A romantização dos conflitos pode ser um dos motivos do relacionamento abusivo?
Sim, porque muitas pessoas aprenderam que brigar é um ato de amar e não é. São coisas totalmente diferentes. Pessoas que crescem em um ambiente abusivo, por outro lado, aprendem que este é um ato de amar, porque é tudo o que elas conhecem e acabam replicando isso mais adiante. A gente precisa desromantizar as brigas entre os casais.
O que pode ser feito para evitar brigas nas relações?

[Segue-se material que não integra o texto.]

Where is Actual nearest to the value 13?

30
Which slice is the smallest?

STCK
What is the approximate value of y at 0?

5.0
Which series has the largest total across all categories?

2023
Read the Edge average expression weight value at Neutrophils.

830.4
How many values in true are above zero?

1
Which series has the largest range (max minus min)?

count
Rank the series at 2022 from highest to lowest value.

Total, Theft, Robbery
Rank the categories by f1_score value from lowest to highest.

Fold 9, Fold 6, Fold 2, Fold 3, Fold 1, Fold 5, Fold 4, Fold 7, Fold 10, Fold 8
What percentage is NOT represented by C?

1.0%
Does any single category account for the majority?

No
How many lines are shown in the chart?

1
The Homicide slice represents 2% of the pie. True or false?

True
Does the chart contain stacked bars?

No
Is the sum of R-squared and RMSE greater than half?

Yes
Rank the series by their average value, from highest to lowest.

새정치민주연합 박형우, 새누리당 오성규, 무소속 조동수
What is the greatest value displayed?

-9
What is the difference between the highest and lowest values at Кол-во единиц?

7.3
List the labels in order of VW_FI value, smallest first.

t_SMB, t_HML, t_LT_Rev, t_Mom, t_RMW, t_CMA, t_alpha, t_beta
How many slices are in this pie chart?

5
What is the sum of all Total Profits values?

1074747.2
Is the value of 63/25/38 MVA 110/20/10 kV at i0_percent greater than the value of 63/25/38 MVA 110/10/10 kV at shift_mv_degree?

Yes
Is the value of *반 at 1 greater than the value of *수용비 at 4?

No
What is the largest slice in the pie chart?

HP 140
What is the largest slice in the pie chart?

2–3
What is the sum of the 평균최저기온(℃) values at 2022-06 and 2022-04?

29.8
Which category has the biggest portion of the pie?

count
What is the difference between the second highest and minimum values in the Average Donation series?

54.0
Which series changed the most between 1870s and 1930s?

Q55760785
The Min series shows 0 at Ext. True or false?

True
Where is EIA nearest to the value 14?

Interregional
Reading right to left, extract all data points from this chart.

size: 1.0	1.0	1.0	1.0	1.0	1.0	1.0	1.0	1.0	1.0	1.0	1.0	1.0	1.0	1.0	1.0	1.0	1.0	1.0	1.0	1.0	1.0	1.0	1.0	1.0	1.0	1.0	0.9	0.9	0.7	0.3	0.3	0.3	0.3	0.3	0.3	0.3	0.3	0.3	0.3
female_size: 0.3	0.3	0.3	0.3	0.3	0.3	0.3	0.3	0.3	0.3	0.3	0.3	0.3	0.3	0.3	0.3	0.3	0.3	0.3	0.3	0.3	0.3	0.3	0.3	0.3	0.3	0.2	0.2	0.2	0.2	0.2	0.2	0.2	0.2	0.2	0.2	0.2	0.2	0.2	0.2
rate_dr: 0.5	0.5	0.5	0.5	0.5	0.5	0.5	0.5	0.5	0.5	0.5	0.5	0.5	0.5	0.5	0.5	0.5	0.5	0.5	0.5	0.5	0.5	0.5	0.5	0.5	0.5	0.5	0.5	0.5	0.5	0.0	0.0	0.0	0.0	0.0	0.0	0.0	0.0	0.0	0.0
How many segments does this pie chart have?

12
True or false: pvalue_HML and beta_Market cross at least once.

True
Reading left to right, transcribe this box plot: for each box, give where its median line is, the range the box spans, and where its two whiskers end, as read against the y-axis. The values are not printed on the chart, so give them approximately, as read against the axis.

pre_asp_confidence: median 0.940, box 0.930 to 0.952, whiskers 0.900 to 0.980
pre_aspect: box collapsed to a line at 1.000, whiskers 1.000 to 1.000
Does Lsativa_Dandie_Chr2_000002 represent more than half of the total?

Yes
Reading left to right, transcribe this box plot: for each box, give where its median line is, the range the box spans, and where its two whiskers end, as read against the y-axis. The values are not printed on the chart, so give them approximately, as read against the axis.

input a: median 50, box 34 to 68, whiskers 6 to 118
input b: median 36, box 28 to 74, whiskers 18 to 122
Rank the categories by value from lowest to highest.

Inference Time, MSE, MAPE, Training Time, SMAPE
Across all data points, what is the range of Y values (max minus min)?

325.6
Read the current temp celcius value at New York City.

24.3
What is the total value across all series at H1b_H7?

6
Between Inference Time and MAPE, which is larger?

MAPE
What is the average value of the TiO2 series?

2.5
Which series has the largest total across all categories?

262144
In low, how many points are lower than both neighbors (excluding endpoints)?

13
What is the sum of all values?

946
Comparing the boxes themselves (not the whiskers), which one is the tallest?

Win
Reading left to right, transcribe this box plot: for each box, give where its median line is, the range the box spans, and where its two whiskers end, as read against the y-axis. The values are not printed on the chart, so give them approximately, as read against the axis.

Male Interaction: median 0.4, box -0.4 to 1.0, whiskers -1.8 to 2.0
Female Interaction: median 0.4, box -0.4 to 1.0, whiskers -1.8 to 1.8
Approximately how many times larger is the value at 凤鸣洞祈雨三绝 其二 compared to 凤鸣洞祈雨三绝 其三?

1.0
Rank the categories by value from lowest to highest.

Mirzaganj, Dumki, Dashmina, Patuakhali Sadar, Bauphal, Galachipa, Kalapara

Conversar é o principal. Precisamos ter liberdade para falar e oportunidade para escutar. Não adianta um querer conversar e o outro não escutar. Precisamos encontrar formas de nos comunicarmos que sejam estratégicas na relação. Um pode querer conversar no calor do momento, o outro pode querer falar horas e dias depois, mas para o ansioso, por exemplo, esse tempo pode ser um pânico. Então é importante o casal conversar, saber qual é o tempo de cada um, e comunicar quanto tempo precisa. Se não vamos conversar hoje, quando? Amanhã, ou mais tarde. É importante estabelecer os limites de cada um, quais são os tópicos que você não renuncia e quais você repensaria. Os nossos ‘não inadmissíveis’ não podem dobrar. Isso não é falta de amor, mas amor próprio. Em uma relação saudável, os dois têm que ter espaço para ter amor-próprio. Você precisa ter a oportunidade de ser você mesmo na relação e poder conversar sobre.